═══ Selected excerpt

In N. Vizcaya, cement doled out to churches, private groups
BAYOMBONG, Nueva Vizcaya–A provincial official here has exposed the alleged illegal practice of the provincial government to give away thousands of bags of cement to villages, religious groups and private organizations.
Board member Patricio Dumlao Jr. on Sunday expressed disgust that provincial government continued to distribute bags of cement despite the clear prohibition in the local government code.
“This (practice) is a blatant disregard for our laws, which clearly outlaws the use of public funds for private purposes, especially the religious sector,” he said.
Documents revealed that the provincial government this month bought 6,790 bags of cement worth 3.4 million for distribution to various barangays, churches and private organizations.
In the records obtained by this writer, purchases listed 72 beneficiary-groups, which include towns and barangays, public elementary schools and people’s organizations.
Of this number, 11 were church groups, five were private schools while others were tricycle organizations and parents-teacher community associations.
Dumlao said such doleouts violate the basic legal principle that public funds may only be used for public purpose.
“While we understand that these groups are really in need of funds to finance certain viable projects, there are ways by which this can be resolved. this need cannot be used as an excuse for them to violate what is clearly prohibited by law,” he said.
According to a COA auditor, who declined to be named for lack of authority to speak on the matter, said the practice clearly violates the law, but officials remain scot-free because “no one is complaining”.
He cited section 335 of the local code, which states that “no public money or property shall be appropriated or applied for religious or private purposes”.
According to Dumlao, the latest purchases were part of those which the provincial government allegedly rushed using 2009 funds to beat the deadline on the closing of accounts for last year.

══════
═══ Listed entries

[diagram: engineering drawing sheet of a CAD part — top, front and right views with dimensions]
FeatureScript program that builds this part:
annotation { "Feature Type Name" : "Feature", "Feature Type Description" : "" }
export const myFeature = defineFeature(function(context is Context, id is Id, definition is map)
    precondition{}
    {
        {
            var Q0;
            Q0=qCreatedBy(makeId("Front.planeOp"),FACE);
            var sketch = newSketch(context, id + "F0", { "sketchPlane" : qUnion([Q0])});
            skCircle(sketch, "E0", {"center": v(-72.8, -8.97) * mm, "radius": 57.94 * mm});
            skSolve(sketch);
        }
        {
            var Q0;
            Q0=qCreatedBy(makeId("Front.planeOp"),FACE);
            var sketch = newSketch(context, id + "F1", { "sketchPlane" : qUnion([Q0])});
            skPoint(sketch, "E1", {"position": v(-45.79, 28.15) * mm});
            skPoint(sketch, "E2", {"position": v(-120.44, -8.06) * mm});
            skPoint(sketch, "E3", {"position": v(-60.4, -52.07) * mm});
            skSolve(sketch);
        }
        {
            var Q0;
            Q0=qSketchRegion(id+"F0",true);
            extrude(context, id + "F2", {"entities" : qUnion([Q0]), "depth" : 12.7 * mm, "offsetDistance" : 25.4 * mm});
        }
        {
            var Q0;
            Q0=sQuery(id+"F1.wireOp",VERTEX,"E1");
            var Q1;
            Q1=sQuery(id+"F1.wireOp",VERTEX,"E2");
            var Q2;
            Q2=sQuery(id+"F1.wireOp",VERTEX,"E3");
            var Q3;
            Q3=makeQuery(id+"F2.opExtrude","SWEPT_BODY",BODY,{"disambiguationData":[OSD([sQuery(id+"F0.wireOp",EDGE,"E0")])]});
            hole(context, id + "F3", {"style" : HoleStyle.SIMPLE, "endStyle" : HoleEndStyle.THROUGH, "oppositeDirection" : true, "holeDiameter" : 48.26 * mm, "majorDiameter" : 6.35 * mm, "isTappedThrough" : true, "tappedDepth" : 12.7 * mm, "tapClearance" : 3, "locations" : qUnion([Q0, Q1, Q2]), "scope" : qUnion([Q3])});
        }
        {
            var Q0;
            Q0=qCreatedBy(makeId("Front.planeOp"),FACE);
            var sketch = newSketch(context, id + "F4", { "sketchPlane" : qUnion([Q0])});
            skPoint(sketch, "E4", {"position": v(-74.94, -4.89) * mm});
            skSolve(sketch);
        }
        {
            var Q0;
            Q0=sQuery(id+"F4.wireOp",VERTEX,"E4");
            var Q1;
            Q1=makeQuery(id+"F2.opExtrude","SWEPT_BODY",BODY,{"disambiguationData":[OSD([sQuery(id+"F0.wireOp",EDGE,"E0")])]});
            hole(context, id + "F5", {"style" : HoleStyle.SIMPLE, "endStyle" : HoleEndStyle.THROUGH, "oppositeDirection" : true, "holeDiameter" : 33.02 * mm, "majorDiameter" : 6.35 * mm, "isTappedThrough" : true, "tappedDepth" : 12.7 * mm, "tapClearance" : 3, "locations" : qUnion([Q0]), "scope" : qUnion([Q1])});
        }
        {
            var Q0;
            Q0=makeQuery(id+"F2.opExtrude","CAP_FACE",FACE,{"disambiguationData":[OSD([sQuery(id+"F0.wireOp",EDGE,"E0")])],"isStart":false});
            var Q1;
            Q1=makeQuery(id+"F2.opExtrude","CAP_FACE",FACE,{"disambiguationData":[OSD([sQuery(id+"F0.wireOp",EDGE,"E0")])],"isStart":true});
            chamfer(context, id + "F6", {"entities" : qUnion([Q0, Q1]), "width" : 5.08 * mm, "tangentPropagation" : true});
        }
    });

══════

- Instructions
**1)** In the article on cement in Nueva Vizcaya, how many of the 72 beneficiary-groups were church groups?
**2)** Shorten the paragraph of the cement article that begins "Documents revealed that" into one brief sentence, keeping its main facts.
**3)** Carry the article on cement doled out in Nueva Vizcaya forward from its last sentence.
These records have nothing to do with the text.

- Responses in order
**1)** Eleven were church groups.

**2)** This month the provincial government bought 6,790 bags of cement, worth 3.4 million, to hand out to barangays, churches and private organizations.

**3)**
“We cannot also ignore the fact that these grants are being made very close to the local elections,” Dumlao said.
The purchases and the grant of bags of cement by the provincial government have been hounded by controversy for the past years here, amid public perception that unscrupulous provincial officials were making money out of these transactions.
In 2008, the Commission on Audit exposed the irregular purchases of cement by the provincial government amounting to P23 million, which did not undergo the required public bidding.
Such bags of cement were likewise given out to accommodate requests of private groups, barely weeks before the May 2007 elections.
Gov. Luisa Cuaresma was not available for comment. Provincial officials, however, defended the grants of cement.
“While such grants may not at first glance be for public purpose, a closer look at these may reveal that the public is being benefitted indirectly. For example, when an individual or group’s request is granted, that may have an effect on the peace and order in the community because they are happy,” said Vice Gov. Jose Gambito.
Manuel Tabora, provincial administrator, said the grants of cement are anchored on the provision of the local code that non-government organizations are partners of the government in the delivery of basic services to the people.